Microsoft Defends Enterprise Turf With Big Pentagon Deal
Microsoft took a big step toward expanding enterprise adoption of Windows 8 recently by securing a $617 million deal that will give three Defense Department agencies streamlined access to a bundle of its software products. "Microsoft is not going to disappear," said Global Equities Research analyst Trip Chowdhry. "They will always be a player."
Jan 7, 2013 10:58 AM PT
Microsoft announced last week it will provide its latest software, including Windows 8, to the Department of Defense in a US$617 million deal that the DoD said will help streamline costs and foster inter-agency collaboration.
Under the three-year deal, the Air Force, Army and Defense Information Systems Agency will have access to software including Microsoft Office 2013, SharePoint 2013 Enterprise and Windows 8. The deal is the most comprehensive licensing agreement it ever secured with the Defense Department and will cover almost 75 percent of the department's personnel, Microsoft said.
The DoD expects to save more than $100 million each year, since the large-scale investment would allow multiple departments to streamline licensing, installation and maintenance fees. Microsoft's updated system includes better security and content management tools, the department also noted.
The emphasis on social communications and improved enterprise search with its newest software will ease data sharing across agencies and increase productivity, Microsoft said.
Microsoft and the Defense Department did not respond to our requests for further details.
Microsoft's contract with the DoD comes as competitors such as Google are creeping into the enterprise software space.
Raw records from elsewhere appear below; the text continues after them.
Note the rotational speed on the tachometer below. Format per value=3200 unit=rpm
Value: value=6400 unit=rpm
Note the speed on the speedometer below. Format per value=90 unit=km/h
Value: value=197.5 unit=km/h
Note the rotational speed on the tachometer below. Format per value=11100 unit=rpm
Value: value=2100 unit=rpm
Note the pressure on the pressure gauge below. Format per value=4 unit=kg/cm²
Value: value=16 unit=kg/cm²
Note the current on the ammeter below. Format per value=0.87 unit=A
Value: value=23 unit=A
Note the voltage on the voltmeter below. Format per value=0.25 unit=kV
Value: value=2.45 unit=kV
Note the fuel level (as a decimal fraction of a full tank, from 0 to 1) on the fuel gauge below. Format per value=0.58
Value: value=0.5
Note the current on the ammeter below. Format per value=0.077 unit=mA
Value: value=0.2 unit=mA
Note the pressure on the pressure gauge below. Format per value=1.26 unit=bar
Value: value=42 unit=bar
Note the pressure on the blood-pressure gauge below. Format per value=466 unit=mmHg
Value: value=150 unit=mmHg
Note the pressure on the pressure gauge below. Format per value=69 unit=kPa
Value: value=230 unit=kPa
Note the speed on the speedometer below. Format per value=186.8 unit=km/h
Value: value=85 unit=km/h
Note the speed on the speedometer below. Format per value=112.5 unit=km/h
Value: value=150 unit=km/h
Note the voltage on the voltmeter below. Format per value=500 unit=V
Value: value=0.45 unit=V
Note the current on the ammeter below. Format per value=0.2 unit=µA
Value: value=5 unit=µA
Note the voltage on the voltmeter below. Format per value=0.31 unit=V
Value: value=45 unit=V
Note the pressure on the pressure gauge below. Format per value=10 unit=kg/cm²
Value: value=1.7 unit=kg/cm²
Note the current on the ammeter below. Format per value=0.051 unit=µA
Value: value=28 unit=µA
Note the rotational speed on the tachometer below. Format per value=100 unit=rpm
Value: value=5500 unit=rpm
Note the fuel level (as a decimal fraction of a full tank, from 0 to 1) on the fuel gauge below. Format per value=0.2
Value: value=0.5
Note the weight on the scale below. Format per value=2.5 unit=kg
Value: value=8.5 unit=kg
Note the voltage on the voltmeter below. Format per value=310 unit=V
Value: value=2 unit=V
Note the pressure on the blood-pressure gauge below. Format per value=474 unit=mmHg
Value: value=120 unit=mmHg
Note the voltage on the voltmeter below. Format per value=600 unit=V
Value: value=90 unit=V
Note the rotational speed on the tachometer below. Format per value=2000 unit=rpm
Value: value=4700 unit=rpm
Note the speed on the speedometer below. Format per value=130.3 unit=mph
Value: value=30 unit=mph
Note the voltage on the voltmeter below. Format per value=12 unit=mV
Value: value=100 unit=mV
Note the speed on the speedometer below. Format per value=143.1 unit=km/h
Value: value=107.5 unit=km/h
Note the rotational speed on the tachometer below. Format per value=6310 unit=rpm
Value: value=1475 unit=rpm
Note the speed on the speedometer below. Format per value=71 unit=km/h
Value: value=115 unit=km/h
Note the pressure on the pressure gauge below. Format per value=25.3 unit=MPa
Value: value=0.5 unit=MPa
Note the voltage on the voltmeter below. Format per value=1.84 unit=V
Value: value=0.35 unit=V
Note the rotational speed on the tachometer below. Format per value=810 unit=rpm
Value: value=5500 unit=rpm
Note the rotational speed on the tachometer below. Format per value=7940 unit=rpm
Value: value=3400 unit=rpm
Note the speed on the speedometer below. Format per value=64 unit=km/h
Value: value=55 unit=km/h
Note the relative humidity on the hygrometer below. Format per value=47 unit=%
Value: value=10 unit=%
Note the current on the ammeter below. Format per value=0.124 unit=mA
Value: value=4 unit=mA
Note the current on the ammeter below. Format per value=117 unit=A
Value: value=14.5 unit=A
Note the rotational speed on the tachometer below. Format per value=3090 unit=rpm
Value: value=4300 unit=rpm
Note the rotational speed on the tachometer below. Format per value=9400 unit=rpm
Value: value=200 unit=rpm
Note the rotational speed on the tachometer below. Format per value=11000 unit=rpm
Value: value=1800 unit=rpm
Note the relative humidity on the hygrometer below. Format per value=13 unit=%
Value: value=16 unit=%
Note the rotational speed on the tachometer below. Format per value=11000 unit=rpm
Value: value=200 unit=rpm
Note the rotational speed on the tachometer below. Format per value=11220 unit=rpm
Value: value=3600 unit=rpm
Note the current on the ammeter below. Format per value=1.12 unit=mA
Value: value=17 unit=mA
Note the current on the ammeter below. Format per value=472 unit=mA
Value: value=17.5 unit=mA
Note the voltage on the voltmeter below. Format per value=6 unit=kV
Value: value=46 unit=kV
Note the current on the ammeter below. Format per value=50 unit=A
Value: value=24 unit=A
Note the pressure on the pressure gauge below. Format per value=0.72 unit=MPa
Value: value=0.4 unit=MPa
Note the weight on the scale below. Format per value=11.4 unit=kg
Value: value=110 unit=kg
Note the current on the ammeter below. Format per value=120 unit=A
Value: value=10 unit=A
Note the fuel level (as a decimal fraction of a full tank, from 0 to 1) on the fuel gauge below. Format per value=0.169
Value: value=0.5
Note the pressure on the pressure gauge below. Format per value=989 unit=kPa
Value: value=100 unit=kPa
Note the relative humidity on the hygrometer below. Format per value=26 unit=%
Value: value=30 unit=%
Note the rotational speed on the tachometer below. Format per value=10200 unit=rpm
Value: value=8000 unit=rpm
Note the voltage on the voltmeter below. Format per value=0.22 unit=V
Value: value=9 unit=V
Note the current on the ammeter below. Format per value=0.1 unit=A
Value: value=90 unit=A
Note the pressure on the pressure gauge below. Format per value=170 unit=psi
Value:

While Google and others can offer compelling and affordable products, however, this deal reinforces that for offices that need complex productivity, Microsoft is still the industry standard, said Trip Chowdhry, senior analyst at Global Equities Research.
"Microsoft was the only product for enterprises for awhile, so by default, they are going to be the leader in the industry," he told the E-Commerce Times. "This just shows that for enterprises looking for serious office productivity, no product can compare, especially because large corporations or government agencies are so fully invested in the product."
Microsoft is fully aware of its challenges outside that established enterprise sector, though. In the making of its revamped operating system, the company said a main focus was to increase usability, especially in mobile devices. Along with making Microsoft more competitive in the consumer market, it could also spread adoption among a younger, more on-the-go set of professionals that are increasingly using their own tablets or smartphones to conduct business, said Chowdhry.
Securing a deal for those licenses is not the same as amassing a loyal Windows 8 fan base, though, Michael Silver, research vice president and distinguished analyst at Gartner, told the E-Commerce Times.
"Just because they are licensing Office 2013 and Windows 8 doesn't mean they will be deploying them broadly any time soon, but an organization that is interested in tablets would certainly be a logical candidate for Windows 8, even if only for the tablet users," said Silver.
Still In the Game
Neither Microsoft nor the DoD released the specific financials of the deal, but it's possible that the company might have adjusted its notoriously complex pricing structure for this agreement, said Silver.
Google, by contrast, has a cheaper and simpler price point for its rapidly growing enterprise software. If Microsoft was willing to negotiate with the DoD contract, it could indicate an increased flexibility from the company's licensing department, said Silver.
"The question is how good a price they got," Silver pointed out. "If the pricing is very good, it may mean Microsoft is ready to deal more."
That willingness to adjust to changes in the market is a sign that Microsoft still has a solid place in the industry, even as fresher companies emerge, said Chowdhry.
"The green field opportunities are going to competitors," Chowdhry noted. "But Microsoft is not going to disappear. They will always be a player. [CEO Steve] Ballmer is trying to move a very big, heavy ship in the right direction. They're slow and they're less innovative than their competitors, but many enterprises are heavily invested in the Windows ecosystem, and you can't switch out from that overnight."